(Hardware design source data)
___

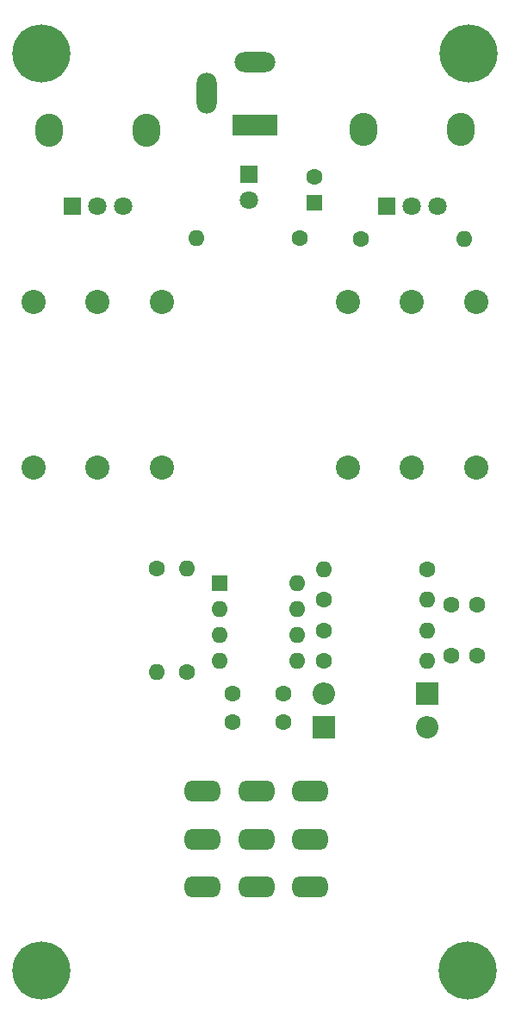
<source format=gbr>
%TF.GenerationSoftware,KiCad,Pcbnew,8.0.3*%
%TF.CreationDate,2024-11-20T23:40:36+02:00*%
%TF.ProjectId,TDS-2,5444532d-322e-46b6-9963-61645f706362,rev?*%
%TF.SameCoordinates,Original*%
%TF.FileFunction,Soldermask,Bot*%
%TF.FilePolarity,Negative*%
%FSLAX46Y46*%
G04 Gerber Fmt 4.6, Leading zero omitted, Abs format (unit mm)*
G04 Created by KiCad (PCBNEW 8.0.3) date 2024-11-20 23:40:36*
%MOMM*%
%LPD*%
G01*
G04 APERTURE LIST*
G04 Aperture macros list*
%AMRoundRect*
0 Rectangle with rounded corners*
0 $1 Rounding radius*
0 $2 $3 $4 $5 $6 $7 $8 $9 X,Y pos of 4 corners*
0 Add a 4 corners polygon primitive as box body*
4,1,4,$2,$3,$4,$5,$6,$7,$8,$9,$2,$3,0*
0 Add four circle primitives for the rounded corners*
1,1,$1+$1,$2,$3*
1,1,$1+$1,$4,$5*
1,1,$1+$1,$6,$7*
1,1,$1+$1,$8,$9*
0 Add four rect primitives between the rounded corners*
20,1,$1+$1,$2,$3,$4,$5,0*
20,1,$1+$1,$4,$5,$6,$7,0*
20,1,$1+$1,$6,$7,$8,$9,0*
20,1,$1+$1,$8,$9,$2,$3,0*%
G04 Aperture macros list end*
%ADD10R,2.200000X2.200000*%
%ADD11O,2.200000X2.200000*%
%ADD12R,4.500000X2.000000*%
%ADD13O,4.000000X2.000000*%
%ADD14O,2.000000X4.000000*%
%ADD15O,2.720000X3.240000*%
%ADD16R,1.800000X1.800000*%
%ADD17C,1.800000*%
%ADD18C,1.600000*%
%ADD19O,1.600000X1.600000*%
%ADD20C,5.700000*%
%ADD21C,2.375700*%
%ADD22R,1.600000X1.600000*%
%ADD23RoundRect,0.656168X-1.093832X-0.343832X1.093832X-0.343832X1.093832X0.343832X-1.093832X0.343832X0*%
G04 APERTURE END LIST*
D10*
%TO.C,D3*%
X160080000Y-110700000D03*
D11*
X149920000Y-110700000D03*
%TD*%
D12*
%TO.C,J1*%
X143150000Y-54950000D03*
D13*
X143150000Y-48750000D03*
D14*
X138450000Y-51750000D03*
%TD*%
D15*
%TO.C,RV2*%
X153800000Y-55350000D03*
X163400000Y-55350000D03*
D16*
X156100000Y-62850000D03*
D17*
X158600000Y-62850000D03*
X161100000Y-62850000D03*
%TD*%
D18*
%TO.C,R7*%
X149920000Y-101500000D03*
D19*
X160080000Y-101500000D03*
%TD*%
D20*
%TO.C,*%
X164150000Y-47900000D03*
%TD*%
D10*
%TO.C,D2*%
X149920000Y-114000000D03*
D11*
X160080000Y-114000000D03*
%TD*%
D18*
%TO.C,C5*%
X162500000Y-107000000D03*
X162500000Y-102000000D03*
%TD*%
%TO.C,R2*%
X133500000Y-98420000D03*
D19*
X133500000Y-108580000D03*
%TD*%
D21*
%TO.C,J6*%
X158610000Y-72309800D03*
X158610000Y-88510000D03*
X164910000Y-72309600D03*
X164910000Y-88510000D03*
X152300000Y-72310000D03*
X152300000Y-88510000D03*
%TD*%
D15*
%TO.C,RV1*%
X122900000Y-55400000D03*
X132500000Y-55400000D03*
D16*
X125200000Y-62900000D03*
D17*
X127700000Y-62900000D03*
X130200000Y-62900000D03*
%TD*%
D20*
%TO.C,*%
X122150000Y-47900000D03*
%TD*%
%TO.C,*%
X122150000Y-137900000D03*
%TD*%
D22*
%TO.C,U1*%
X139700000Y-99880000D03*
D19*
X139700000Y-102420000D03*
X139700000Y-104960000D03*
X139700000Y-107500000D03*
X147320000Y-107500000D03*
X147320000Y-104960000D03*
X147320000Y-102420000D03*
X147320000Y-99880000D03*
%TD*%
D18*
%TO.C,R1*%
X160080000Y-98500000D03*
D19*
X149920000Y-98500000D03*
%TD*%
D18*
%TO.C,R8*%
X153620000Y-66100000D03*
D19*
X163780000Y-66100000D03*
%TD*%
D18*
%TO.C,R6*%
X149920000Y-104500000D03*
D19*
X160080000Y-104500000D03*
%TD*%
D22*
%TO.C,C1*%
X149000000Y-62500000D03*
D18*
X149000000Y-60000000D03*
%TD*%
%TO.C,C2*%
X146000000Y-113500000D03*
X141000000Y-113500000D03*
%TD*%
%TO.C,C4*%
X165000000Y-102000000D03*
X165000000Y-107000000D03*
%TD*%
%TO.C,R4*%
X136500000Y-108580000D03*
D19*
X136500000Y-98420000D03*
%TD*%
D16*
%TO.C,D1*%
X142600000Y-59725000D03*
D17*
X142600000Y-62265000D03*
%TD*%
D18*
%TO.C,R3*%
X147580000Y-66000000D03*
D19*
X137420000Y-66000000D03*
%TD*%
D23*
%TO.C,FTSW1*%
X143300000Y-120300000D03*
X148600000Y-120300000D03*
X138000000Y-120300000D03*
X143300000Y-125000000D03*
X148600000Y-125000000D03*
X138000000Y-125000000D03*
X143300000Y-129700000D03*
X148600000Y-129700000D03*
X138000000Y-129700000D03*
%TD*%
D18*
%TO.C,R5*%
X149920000Y-107500000D03*
D19*
X160080000Y-107500000D03*
%TD*%
D18*
%TO.C,C3*%
X141000000Y-110680000D03*
X146000000Y-110680000D03*
%TD*%
D20*
%TO.C,*%
X164100000Y-137900000D03*
%TD*%
D21*
%TO.C,J5*%
X127680000Y-88500200D03*
X127680000Y-72300000D03*
X121380000Y-88500400D03*
X121380000Y-72300000D03*
X133990000Y-88500000D03*
X133990000Y-72300000D03*
%TD*%
M02*

</source>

___

▶ [WHAT YOU NEED TO DO]
Write the records out in full, word for word; leave every picture behind.

▶ [EXERCISE OUTPUT]
<source format=gbr>
%TF.GenerationSoftware,KiCad,Pcbnew,8.0.3*%
%TF.CreationDate,2024-11-20T23:40:36+02:00*%
%TF.ProjectId,TDS-2,5444532d-322e-46b6-9963-61645f706362,rev?*%
%TF.SameCoordinates,Original*%
%TF.FileFunction,Soldermask,Bot*%
%TF.FilePolarity,Negative*%
%FSLAX46Y46*%
G04 Gerber Fmt 4.6, Leading zero omitted, Abs format (unit mm)*
G04 Created by KiCad (PCBNEW 8.0.3) date 2024-11-20 23:40:36*
%MOMM*%
%LPD*%
G01*
G04 APERTURE LIST*
G04 Aperture macros list*
%AMRoundRect*
0 Rectangle with rounded corners*
0 $1 Rounding radius*
0 $2 $3 $4 $5 $6 $7 $8 $9 X,Y pos of 4 corners*
0 Add a 4 corners polygon primitive as box body*
4,1,4,$2,$3,$4,$5,$6,$7,$8,$9,$2,$3,0*
0 Add four circle primitives for the rounded corners*
1,1,$1+$1,$2,$3*
1,1,$1+$1,$4,$5*
1,1,$1+$1,$6,$7*
1,1,$1+$1,$8,$9*
0 Add four rect primitives between the rounded corners*
20,1,$1+$1,$2,$3,$4,$5,0*
20,1,$1+$1,$4,$5,$6,$7,0*
20,1,$1+$1,$6,$7,$8,$9,0*
20,1,$1+$1,$8,$9,$2,$3,0*%
G04 Aperture macros list end*
%ADD10R,2.200000X2.200000*%
%ADD11O,2.200000X2.200000*%
%ADD12R,4.500000X2.000000*%
%ADD13O,4.000000X2.000000*%
%ADD14O,2.000000X4.000000*%
%ADD15O,2.720000X3.240000*%
%ADD16R,1.800000X1.800000*%
%ADD17C,1.800000*%
%ADD18C,1.600000*%
%ADD19O,1.600000X1.600000*%
%ADD20C,5.700000*%
%ADD21C,2.375700*%
%ADD22R,1.600000X1.600000*%
%ADD23RoundRect,0.656168X-1.093832X-0.343832X1.093832X-0.343832X1.093832X0.343832X-1.093832X0.343832X0*%
G04 APERTURE END LIST*
D10*
%TO.C,D3*%
X160080000Y-110700000D03*
D11*
X149920000Y-110700000D03*
%TD*%
D12*
%TO.C,J1*%
X143150000Y-54950000D03*
D13*
X143150000Y-48750000D03*
D14*
X138450000Y-51750000D03*
%TD*%
D15*
%TO.C,RV2*%
X153800000Y-55350000D03*
X163400000Y-55350000D03*
D16*
X156100000Y-62850000D03*
D17*
X158600000Y-62850000D03*
X161100000Y-62850000D03*
%TD*%
D18*
%TO.C,R7*%
X149920000Y-101500000D03*
D19*
X160080000Y-101500000D03*
%TD*%
D20*
%TO.C,*%
X164150000Y-47900000D03*
%TD*%
D10*
%TO.C,D2*%
X149920000Y-114000000D03*
D11*
X160080000Y-114000000D03*
%TD*%
D18*
%TO.C,C5*%
X162500000Y-107000000D03*
X162500000Y-102000000D03*
%TD*%
%TO.C,R2*%
X133500000Y-98420000D03*
D19*
X133500000Y-108580000D03*
%TD*%
D21*
%TO.C,J6*%
X158610000Y-72309800D03*
X158610000Y-88510000D03*
X164910000Y-72309600D03*
X164910000Y-88510000D03*
X152300000Y-72310000D03*
X152300000Y-88510000D03*
%TD*%
D15*
%TO.C,RV1*%
X122900000Y-55400000D03*
X132500000Y-55400000D03*
D16*
X125200000Y-62900000D03*
D17*
X127700000Y-62900000D03*
X130200000Y-62900000D03*
%TD*%
D20*
%TO.C,*%
X122150000Y-47900000D03*
%TD*%
%TO.C,*%
X122150000Y-137900000D03*
%TD*%
D22*
%TO.C,U1*%
X139700000Y-99880000D03*
D19*
X139700000Y-102420000D03*
X139700000Y-104960000D03*
X139700000Y-107500000D03*
X147320000Y-107500000D03*
X147320000Y-104960000D03*
X147320000Y-102420000D03*
X147320000Y-99880000D03*
%TD*%
D18*
%TO.C,R1*%
X160080000Y-98500000D03*
D19*
X149920000Y-98500000D03*
%TD*%
D18*
%TO.C,R8*%
X153620000Y-66100000D03*
D19*
X163780000Y-66100000D03*
%TD*%
D18*
%TO.C,R6*%
X149920000Y-104500000D03*
D19*
X160080000Y-104500000D03*
%TD*%
D22*
%TO.C,C1*%
X149000000Y-62500000D03*
D18*
X149000000Y-60000000D03*
%TD*%
%TO.C,C2*%
X146000000Y-113500000D03*
X141000000Y-113500000D03*
%TD*%
%TO.C,C4*%
X165000000Y-102000000D03*
X165000000Y-107000000D03*
%TD*%
%TO.C,R4*%
X136500000Y-108580000D03*
D19*
X136500000Y-98420000D03*
%TD*%
D16*
%TO.C,D1*%
X142600000Y-59725000D03*
D17*
X142600000Y-62265000D03*
%TD*%
D18*
%TO.C,R3*%
X147580000Y-66000000D03*
D19*
X137420000Y-66000000D03*
%TD*%
D23*
%TO.C,FTSW1*%
X143300000Y-120300000D03*
X148600000Y-120300000D03*
X138000000Y-120300000D03*
X143300000Y-125000000D03*
X148600000Y-125000000D03*
X138000000Y-125000000D03*
X143300000Y-129700000D03*
X148600000Y-129700000D03*
X138000000Y-129700000D03*
%TD*%
D18*
%TO.C,R5*%
X149920000Y-107500000D03*
D19*
X160080000Y-107500000D03*
%TD*%
D18*
%TO.C,C3*%
X141000000Y-110680000D03*
X146000000Y-110680000D03*
%TD*%
D20*
%TO.C,*%
X164100000Y-137900000D03*
%TD*%
D21*
%TO.C,J5*%
X127680000Y-88500200D03*
X127680000Y-72300000D03*
X121380000Y-88500400D03*
X121380000Y-72300000D03*
X133990000Y-88500000D03*
X133990000Y-72300000D03*
%TD*%
M02*

</source>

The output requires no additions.